> [The exercise]
Rewrite the entries starting with the line that contains "family: Rubiaceae" and going on through the line that contains "family: Odontoceridae", changing "scientific name" to "Latin name" and leaving everything else the same. Give back only those lines.
-----
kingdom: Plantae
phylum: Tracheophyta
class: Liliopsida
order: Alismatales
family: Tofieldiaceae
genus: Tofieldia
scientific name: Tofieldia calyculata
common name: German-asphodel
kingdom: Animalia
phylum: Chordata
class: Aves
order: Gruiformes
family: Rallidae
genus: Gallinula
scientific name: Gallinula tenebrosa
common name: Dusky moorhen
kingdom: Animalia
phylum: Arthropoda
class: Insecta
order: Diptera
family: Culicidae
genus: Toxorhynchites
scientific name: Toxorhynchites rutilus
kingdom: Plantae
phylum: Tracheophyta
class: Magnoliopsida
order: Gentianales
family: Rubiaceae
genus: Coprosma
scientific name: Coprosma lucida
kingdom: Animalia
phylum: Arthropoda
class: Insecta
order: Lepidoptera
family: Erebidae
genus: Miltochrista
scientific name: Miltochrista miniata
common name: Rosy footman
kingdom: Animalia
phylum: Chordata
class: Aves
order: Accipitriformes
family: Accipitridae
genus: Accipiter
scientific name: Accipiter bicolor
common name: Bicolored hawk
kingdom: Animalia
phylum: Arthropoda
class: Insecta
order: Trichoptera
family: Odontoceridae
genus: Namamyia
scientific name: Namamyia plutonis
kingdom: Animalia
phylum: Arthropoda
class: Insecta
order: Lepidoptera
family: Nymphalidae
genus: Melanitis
-----
> [Full output]
family: Rubiaceae
genus: Coprosma
Latin name: Coprosma lucida
kingdom: Animalia
phylum: Arthropoda
class: Insecta
order: Lepidoptera
family: Erebidae
genus: Miltochrista
Latin name: Miltochrista miniata
common name: Rosy footman
kingdom: Animalia
phylum: Chordata
class: Aves
order: Accipitriformes
family: Accipitridae
genus: Accipiter
Latin name: Accipiter bicolor
common name: Bicolored hawk
kingdom: Animalia
phylum: Arthropoda
class: Insecta
order: Trichoptera
family: Odontoceridae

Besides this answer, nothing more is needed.